Un lymphocyte T observé au microscope électronique à balayage et colorisé.
Crédit : NIAID — CC BY 2.0
Ces cellules sont des lymphocytes T CD4 capables de tuer directement certaines cellules. Habituellement, les lymphocytes CD4 sont surtout connus pour coordonner la réponse immunitaire. Ici, une partie d’entre eux acquiert des capacités de destruction. Les chercheurs les appellent lymphocytes T CD4 cytotoxiques.

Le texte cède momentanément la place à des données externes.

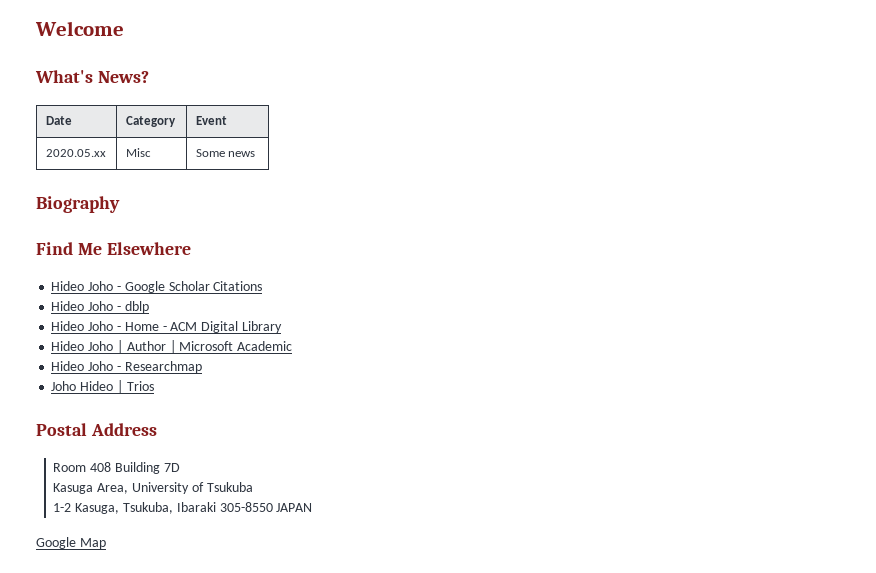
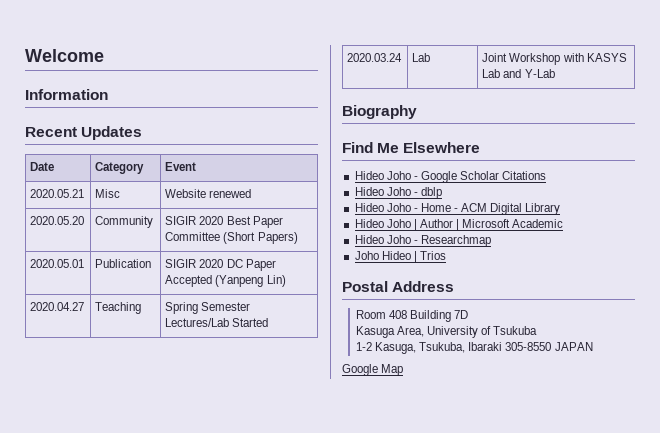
[35,70,149,83] What's News? -> [25,89,108,100] [25,126,143,140] Information // Recent Updates
[45,149,106,157] 2020.05.xx -> [30,189,85,198] 2020.05.21
[195,149,256,157] Some news -> [165,189,252,198] [30,216,85,225] [95,216,154,228] [165,216,283,228] [165,232,298,244] [30,259,85,268] [95,259,152,268] [165,259,276,271] [165,275,286,287] [30,302,85,311] [95,302,142,314] [165,302,251,314] [165,318,269,327] [347,53,403,62] [412,53,431,62] [482,53,627,65] [482,69,555,78] Website renewed // 2020.05.20 | Community | SIGIR 2020 Best Paper Committee (Short Papers) // 2020.05.01 | Publication | SIGIR 2020 DC Paper Accepted (Yanpeng Lin) // 2020.04.27 | Teaching | Spring Semester Lectures/Lab Started // 2020.03.24 | Lab | Joint Workshop with KASYS Lab and Y-Lab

Pour comprendre ce qui les rend particuliers, l’équipe a examiné les cellules une par une et comparé leur fonctionnement. Elle a constaté que certaines familles de lymphocytes s’étaient fortement multipliées. Les cellules issues d’une même famille partagent une origine commune et reconnaissent la même cible. Cette multiplication indique qu’elles ont probablement rencontré cette cible à plusieurs reprises.
Le phénomène ne ressemble pas à un système immunitaire qui s’épuise avec l’âge. Les cellules observées conservaient des signes d’activité. Leur abondance augmentait surtout à partir d’environ 100 ans, ce qui indique une transformation progressive de la réponse immunitaire chez les personnes atteignant des âges très avancés.
Un autre résultat attire l’attention. Certaines séquences permettant à ces cellules de reconnaître leur cible ressemblaient à celles de lymphocytes déjà observés dans des tumeurs, notamment des cancers du poumon. On aurait donc ici des cellules immunitaires capables de reconnaître, voire de détruire des tumeurs.
Les personnes atteignant 110 ans constituent une population extrêmement rare. Leur organisme peut présenter plusieurs particularités liées à la génétique, au mode de vie ou à leur histoire médicale. Distinguer ce qui favorise réellement la longévité de ce qui en est simplement une conséquence demande d’autres travaux.
Les chercheurs peuvent désormais chercher quelles cibles provoquent la multiplication de ces cellules au fil des décennies. Ils pourront aussi déterminer si elles éliminent réellement des cellules cancéreuses ou d’autres cellules devenues anormales avec l’âge. Cette étape permettra de savoir si cette réponse immunitaire participe directement au vieillissement en bonne santé.